■ Tâches et exercices:
(a) D'après le texte sur la passerelle de la rivière Chassé, pourquoi le choix de l'acier Corten convient-il à l'ouvrage ? Répondez en une à trois phrases.
(b) Répondez à ces questions sur le texte consacré à la passerelle de la rivière Chassé :
(i) Qu'est-ce que la rivière Chassé sépare au sud du secteur résidentiel ?
(ii) Combien de belvédères le programme comprend-il ?
(iii) Qu'est-ce qui est intégré à même la structure de la rampe d'accès ?
(c) Poursuivez le texte sur la passerelle de la rivière Chassé à partir de sa dernière phrase.

Une nouvelle passerelle piétonne pour la Rivière Chassé
Au cœur de la Ville de Ste-Marie, la rivière Chassé sépare un secteur résidentiel au nord des infrastructures institutionnelles, scolaires et sportives au sud. Sans lien piétonnier direct, les résidents devaient contourner. La nouvelle passerelle crée cette connexion dans un site qui impose ses contraintes : une topographie en forte pente, un milieu humide, des sentiers de vélo de montagne existants à intégrer. L’ambition du programme dépasse la seule traversée. Il comprend une rampe accessible conforme aux exigences de mobilité réduite, un réseau de sentiers avec escaliers, deux belvédères, une aire de repos et de stationnement et un parcours d’affichage en bordure du terrain scolaire.
Un matériau vivant
La réponse architecturale tient dans un matériau et un parti pris. L’acier Corten donne son identité à l’ouvrage : il habille les garde-corps, prolongé par une structure porteuse et des mains courantes en acier. Ce choix ancre l’ouvrage dans son environnement boisé et maintient une cohérence formelle entre les différents éléments. Matériau vivant, le Corten se transforme au fil du temps : exposé à l’air et à la pluie, il se couvre d’une patine qui le protège et dont la teinte, des cuivres aux bruns sombres, raconte l’histoire du lieu et de son climat. La rampe d’accès est traitée comme un objet sculptural, avec des bacs de plantation intégrés à même la structure et des paliers offrant des points de vue successifs sur le paysage. Les panneaux perforés de la passerelle maintiennent le contact visuel avec la rivière tout en assurant la sécurité des usagers.

■ Lignes fournies:
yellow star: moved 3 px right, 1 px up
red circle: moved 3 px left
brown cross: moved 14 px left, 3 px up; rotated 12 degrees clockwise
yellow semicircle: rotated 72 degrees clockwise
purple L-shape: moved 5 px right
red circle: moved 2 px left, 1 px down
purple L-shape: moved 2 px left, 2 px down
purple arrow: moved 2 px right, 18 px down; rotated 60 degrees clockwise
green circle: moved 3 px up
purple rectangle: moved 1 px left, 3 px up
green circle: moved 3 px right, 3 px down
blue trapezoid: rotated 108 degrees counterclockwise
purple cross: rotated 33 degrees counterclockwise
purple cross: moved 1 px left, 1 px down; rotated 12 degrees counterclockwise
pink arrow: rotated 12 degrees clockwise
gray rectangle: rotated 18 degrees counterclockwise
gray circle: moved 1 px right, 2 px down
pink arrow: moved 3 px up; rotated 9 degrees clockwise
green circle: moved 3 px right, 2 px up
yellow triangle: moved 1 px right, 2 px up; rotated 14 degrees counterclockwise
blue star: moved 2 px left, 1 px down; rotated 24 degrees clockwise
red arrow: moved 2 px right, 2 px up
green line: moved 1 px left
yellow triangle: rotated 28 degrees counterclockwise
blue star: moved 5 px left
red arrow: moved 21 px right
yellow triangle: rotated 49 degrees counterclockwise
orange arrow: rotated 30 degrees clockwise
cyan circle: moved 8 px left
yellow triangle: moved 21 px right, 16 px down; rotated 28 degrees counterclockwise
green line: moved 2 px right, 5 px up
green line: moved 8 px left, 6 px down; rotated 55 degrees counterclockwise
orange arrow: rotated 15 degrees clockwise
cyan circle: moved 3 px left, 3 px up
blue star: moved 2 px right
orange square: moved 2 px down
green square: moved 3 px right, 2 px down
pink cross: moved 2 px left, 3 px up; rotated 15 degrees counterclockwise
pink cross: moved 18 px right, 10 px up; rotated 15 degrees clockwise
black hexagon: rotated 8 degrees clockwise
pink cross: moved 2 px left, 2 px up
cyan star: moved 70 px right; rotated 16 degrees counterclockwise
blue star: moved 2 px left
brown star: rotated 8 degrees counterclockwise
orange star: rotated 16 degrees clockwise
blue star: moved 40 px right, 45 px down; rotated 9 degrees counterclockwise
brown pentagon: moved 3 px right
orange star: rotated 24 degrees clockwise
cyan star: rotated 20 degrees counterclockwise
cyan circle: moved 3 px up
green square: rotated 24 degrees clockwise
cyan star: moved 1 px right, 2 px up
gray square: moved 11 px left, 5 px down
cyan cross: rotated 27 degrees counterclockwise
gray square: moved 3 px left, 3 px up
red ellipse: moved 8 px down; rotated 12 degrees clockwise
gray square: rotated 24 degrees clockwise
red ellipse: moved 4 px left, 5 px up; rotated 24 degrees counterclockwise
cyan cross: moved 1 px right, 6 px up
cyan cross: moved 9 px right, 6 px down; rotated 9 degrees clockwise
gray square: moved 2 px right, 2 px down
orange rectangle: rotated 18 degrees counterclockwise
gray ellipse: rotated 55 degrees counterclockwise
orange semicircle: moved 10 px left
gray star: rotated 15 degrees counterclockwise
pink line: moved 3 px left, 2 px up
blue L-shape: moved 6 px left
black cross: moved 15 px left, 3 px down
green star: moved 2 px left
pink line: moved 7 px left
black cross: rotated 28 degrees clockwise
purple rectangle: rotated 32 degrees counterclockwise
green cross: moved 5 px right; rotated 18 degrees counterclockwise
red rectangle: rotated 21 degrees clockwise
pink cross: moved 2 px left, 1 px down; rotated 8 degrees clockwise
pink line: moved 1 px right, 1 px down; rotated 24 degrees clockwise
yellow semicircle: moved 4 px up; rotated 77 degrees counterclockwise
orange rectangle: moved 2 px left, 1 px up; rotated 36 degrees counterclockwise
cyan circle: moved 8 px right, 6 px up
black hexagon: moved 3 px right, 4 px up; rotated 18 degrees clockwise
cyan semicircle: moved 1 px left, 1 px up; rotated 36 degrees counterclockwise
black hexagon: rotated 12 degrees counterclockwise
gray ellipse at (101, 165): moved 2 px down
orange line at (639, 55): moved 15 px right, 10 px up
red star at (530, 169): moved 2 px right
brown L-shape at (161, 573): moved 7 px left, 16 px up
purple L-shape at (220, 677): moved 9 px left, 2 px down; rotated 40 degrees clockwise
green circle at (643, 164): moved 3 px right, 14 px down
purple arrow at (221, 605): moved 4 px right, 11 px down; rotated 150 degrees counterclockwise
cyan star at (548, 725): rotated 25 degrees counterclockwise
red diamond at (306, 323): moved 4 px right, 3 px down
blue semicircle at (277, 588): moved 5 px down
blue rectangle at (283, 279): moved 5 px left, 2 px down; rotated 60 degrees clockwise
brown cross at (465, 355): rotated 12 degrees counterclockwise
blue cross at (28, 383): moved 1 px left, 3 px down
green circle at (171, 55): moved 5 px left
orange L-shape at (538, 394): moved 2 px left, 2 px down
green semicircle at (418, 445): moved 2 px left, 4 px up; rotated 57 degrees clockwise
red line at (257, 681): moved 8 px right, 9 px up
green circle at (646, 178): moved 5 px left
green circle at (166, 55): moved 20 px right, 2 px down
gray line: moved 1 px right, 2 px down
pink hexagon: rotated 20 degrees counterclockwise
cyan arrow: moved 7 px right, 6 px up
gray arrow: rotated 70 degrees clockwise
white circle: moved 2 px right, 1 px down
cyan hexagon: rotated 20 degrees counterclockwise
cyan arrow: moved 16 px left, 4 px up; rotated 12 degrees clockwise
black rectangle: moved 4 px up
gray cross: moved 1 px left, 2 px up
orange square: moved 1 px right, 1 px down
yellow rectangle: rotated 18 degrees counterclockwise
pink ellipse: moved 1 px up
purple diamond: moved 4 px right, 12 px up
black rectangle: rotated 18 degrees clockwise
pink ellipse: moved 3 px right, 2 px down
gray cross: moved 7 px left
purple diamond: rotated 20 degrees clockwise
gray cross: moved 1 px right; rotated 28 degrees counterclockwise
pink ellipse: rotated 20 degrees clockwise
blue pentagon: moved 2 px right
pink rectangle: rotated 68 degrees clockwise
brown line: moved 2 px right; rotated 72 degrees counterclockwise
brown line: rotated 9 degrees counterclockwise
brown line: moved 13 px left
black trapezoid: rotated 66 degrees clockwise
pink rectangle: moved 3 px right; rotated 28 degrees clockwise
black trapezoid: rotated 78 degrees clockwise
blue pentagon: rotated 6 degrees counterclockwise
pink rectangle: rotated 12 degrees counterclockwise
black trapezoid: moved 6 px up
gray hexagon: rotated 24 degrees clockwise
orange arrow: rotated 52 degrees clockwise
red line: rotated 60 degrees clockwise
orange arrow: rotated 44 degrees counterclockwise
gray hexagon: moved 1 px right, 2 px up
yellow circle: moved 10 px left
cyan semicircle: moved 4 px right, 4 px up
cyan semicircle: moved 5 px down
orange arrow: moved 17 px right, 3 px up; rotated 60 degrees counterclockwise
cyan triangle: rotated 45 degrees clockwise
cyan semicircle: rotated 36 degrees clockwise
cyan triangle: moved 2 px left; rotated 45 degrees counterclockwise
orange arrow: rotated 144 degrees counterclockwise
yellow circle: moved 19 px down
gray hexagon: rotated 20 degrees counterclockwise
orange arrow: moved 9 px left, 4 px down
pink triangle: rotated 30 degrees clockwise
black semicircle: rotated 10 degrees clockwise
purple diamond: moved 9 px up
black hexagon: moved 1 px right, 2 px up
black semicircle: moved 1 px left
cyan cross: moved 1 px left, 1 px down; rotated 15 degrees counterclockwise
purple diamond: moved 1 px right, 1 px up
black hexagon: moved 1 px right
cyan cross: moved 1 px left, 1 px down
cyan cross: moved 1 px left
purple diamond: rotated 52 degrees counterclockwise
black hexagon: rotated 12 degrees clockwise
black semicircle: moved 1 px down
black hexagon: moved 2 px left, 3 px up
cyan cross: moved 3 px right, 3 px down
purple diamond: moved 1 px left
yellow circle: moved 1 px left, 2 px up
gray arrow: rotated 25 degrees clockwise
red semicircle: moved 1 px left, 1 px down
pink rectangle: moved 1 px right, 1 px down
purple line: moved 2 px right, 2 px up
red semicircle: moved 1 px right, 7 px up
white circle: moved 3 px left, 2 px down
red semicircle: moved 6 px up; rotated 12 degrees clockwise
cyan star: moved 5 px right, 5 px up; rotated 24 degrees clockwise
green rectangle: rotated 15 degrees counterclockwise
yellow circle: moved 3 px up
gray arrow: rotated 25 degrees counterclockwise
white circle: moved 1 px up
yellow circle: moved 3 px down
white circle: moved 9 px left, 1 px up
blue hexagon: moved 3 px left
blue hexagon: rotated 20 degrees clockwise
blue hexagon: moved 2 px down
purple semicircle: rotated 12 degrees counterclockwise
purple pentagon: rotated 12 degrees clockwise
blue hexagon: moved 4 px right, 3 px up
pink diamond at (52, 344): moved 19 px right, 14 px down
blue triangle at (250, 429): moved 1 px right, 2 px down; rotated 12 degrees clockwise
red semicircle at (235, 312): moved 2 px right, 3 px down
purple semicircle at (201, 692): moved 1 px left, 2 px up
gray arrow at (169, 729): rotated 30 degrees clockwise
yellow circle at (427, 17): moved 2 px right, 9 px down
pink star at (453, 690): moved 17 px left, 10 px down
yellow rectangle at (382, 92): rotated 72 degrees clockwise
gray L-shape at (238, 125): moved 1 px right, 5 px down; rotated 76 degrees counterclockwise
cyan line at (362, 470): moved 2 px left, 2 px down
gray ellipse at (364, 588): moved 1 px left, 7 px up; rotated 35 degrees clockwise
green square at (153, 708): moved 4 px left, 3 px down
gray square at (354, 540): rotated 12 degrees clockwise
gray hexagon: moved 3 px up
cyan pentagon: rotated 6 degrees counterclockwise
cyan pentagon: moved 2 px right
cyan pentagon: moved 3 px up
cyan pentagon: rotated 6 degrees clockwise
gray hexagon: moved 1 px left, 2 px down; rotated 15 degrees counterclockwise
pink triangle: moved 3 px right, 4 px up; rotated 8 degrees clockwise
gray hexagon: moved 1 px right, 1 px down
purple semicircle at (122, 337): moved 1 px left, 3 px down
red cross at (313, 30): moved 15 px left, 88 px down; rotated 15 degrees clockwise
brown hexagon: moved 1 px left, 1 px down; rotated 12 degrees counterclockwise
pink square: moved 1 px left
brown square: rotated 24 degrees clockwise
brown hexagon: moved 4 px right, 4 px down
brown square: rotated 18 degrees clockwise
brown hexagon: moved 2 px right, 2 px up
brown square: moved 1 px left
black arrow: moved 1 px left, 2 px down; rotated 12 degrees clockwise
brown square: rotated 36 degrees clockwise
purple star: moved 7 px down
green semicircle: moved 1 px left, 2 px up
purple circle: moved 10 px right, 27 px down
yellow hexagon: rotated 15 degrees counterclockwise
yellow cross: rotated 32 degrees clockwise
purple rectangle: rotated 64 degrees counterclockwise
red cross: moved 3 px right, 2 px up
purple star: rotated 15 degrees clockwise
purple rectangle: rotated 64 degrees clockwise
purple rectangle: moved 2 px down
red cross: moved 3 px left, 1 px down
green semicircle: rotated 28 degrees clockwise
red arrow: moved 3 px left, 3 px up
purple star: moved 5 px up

■ Réponses:
(a) Le choix de l'acier Corten ancre l'ouvrage dans son environnement boisé. Il maintient aussi une cohérence formelle entre les différents éléments.

(b)
(i) Les infrastructures institutionnelles, scolaires et sportives.
(ii) Deux belvédères.
(iii) Des bacs de plantation.

(c)
Un parcours nature pour le quartier
Ici, le projet s’est construit autour d’un usage réel et quotidien, les élèves qui traversent, les cyclistes qui empruntent les sentiers et les familles du quartier qui se promènent. Les belvédères signalent des points d’arrêt intentionnels dans un parcours conçu pour ralentir le regard. L’intégration de supports d’exposition modulaires en Corten perforé donne à la ville un outil évolutif pour animer ce corridor. Le projet pose ainsi les fondations d’un espace public qui appartient au territoire autant qu’à ses usagers.